EXCERPT PROVIDED:

━━━━━━━━

What I’ve learned is that whenever I feel this ‘rush’ kind of feeling, I have to slow down, get more grounded and centered and then should triple check the minute details of what I’m doing.  I find when I’m in the ‘rushing’ space, details get lost and I make mistakes.  I used to do that when I wrote tests as I child.  I could write them fast, but I often didn’t double check the test and made silly mistakes only because of my speed.  The thing is that when you are in it, it usually is hard to know that you are not grounded as you normally are.  It’s more in retrospect that you find this out, after you’ve made an error or crossed a line and felt afterwards that something doesn’t feel right.

I’ve also heard from a number of other sources that it is continuously harder for us to feel grounded or centred on a daily basis due to the fact that the earth’s electromagnetic fields are weakening because of EMF (Electromagnetic frequency) toxicity and I am aware too that the North/South pole is slowly also shifting on it’s axis, which affects our equilibrium.

And I’ve also heard that TIME is doing weird things and actually speeding up – we don’t see that on the clock or how time is recorded, but the feeling is there and has also been commented on by various friends to me. It feels like time is compressed and events appear to rush by, the day goes faster and faster.  To stop and just breathe, taking in someone’s kind comment, eye contact for a minute or noticing a beautiful thing outside in nature, all helps to slow it all down.

All of this means that we have to constantly ‘recalibrate’ ourselves daily and do things to slow us down more and more to be able to catch those details and also be gentle on ourselves when we make mistakes (my reminder as I am still hard on myself for doing that).

I find myself craving downtime to balance the business of the majority of my days.  I often will watch a movie, to help shut off the thinking of my huge to do list.  But what I’m actually really craving is to touch into the space of SILENCE.  Everything else is a temporary band aid solution that only comforts for a bit, manages me temporarily.  Finding the time and focus to drop into SILENCE is what will be able to hold me in such a way that nothing else will satisfy.

Just like we build spaces and buildings around us to shelter, protect our physical bodies, we can also cultivate inner spaces that can nourish us, inspire us, re-charge us.  It takes attention, self-reflection, spiritual warrier work to be able to sit still and hear your fears, face your aloneness (or all-one-ness), learn how to slow it all down and come back to the centre, the hub rather than running around like a goose with it’s head cut off, running around the periphery of the wheel, of yourself.  This hanging out on the periphery of who you truly are in your SOUL, keeps your energy on the edge, loosing bits, scattering yourself in a kind of constant, high anxiety,  panic.

━━━━━━━━

TASK SET:
A. Answer these questions about the piece on slowing down:
(i) What does the writer say happened when they wrote tests as a child?
(ii) What does the writer often watch to shut off thinking about their to-do list?
(iii) What does the writer say they are actually craving?
B. Write the next part of the piece on slowing down and finding silence, starting after its last sentence.

Named joint coordinates
━━━━━━━━

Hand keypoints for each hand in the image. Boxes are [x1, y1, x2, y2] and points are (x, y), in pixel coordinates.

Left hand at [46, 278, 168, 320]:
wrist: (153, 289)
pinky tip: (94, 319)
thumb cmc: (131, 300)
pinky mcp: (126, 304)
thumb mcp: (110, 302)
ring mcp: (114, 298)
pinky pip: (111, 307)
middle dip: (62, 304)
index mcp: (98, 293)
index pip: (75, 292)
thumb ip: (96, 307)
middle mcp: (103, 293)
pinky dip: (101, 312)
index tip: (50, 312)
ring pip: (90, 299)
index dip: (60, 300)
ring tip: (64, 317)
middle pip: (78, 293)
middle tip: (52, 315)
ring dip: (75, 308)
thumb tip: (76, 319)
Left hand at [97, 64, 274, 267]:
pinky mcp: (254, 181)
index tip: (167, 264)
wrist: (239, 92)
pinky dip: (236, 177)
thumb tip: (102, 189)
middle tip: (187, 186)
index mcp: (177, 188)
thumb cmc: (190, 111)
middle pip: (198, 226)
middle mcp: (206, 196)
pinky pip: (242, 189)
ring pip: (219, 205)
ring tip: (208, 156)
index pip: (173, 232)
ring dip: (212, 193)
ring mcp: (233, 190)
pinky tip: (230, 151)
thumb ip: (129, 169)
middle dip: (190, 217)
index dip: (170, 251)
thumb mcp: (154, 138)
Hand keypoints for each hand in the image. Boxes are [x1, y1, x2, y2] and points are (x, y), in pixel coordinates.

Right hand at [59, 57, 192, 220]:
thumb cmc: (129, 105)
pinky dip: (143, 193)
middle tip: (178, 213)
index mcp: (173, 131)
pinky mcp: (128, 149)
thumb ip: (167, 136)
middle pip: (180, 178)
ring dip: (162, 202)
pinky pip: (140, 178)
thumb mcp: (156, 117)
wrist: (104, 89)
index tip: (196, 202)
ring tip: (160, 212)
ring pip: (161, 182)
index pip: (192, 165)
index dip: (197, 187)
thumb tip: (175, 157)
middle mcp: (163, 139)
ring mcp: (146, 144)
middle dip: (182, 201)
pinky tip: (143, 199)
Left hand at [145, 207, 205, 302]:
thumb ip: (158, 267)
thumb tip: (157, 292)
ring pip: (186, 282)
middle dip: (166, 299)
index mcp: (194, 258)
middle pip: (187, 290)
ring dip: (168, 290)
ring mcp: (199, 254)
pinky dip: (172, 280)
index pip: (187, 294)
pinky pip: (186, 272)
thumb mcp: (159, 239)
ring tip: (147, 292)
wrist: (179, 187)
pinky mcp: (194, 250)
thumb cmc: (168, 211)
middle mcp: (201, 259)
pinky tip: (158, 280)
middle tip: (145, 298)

━━━━━━━━

RESULTS:
A.
(i) They wrote the tests fast but often didn't double-check them, and they made silly mistakes only because of their speed.
(ii) A movie.
(iii) To touch into the space of silence.

B.
Hub and spokes wheel

My gentle suggestion for all of you is to find out what you need to do to come back to your centre and to learn how to cultivate your inner silence and then practice, nourish, grow it as much as you can.  It is a practice and I’m still only a beginner…….I hear my SOUL calling me deeper into my interior……gtg…

“Drawing attention to the heart focuses the mystery we are entering. As both physical organ and spiritual-imaginative center, it is the only true organ for perceiving Silence. Once activated in the heart, Silence spreads throughout the body, and we feel as if our entire physiology alters. Instead of perceiving things held apart from other things in sharp and heavy outline, as is usual, we enter into a feeling-perception of the interior space around us that gives birth to all things. Artists have an intuition of this kind of interior in working with negative space. But the space of Silence is something more than that because it is not merely the void from which things spring up; it is a living presence. The deeper we enter into Silence the more we become aware that this living presence is primary and the contents of our perceiving are the secondary bursting forth of this original presence. For a moment we are dizzied beyond belief. If only we had the courage to ward off the dizziness and stay in its presence, who knows where we would be taken. Instead, we recover our usual sensing and, at most, feel the continued resonance of the Silence.”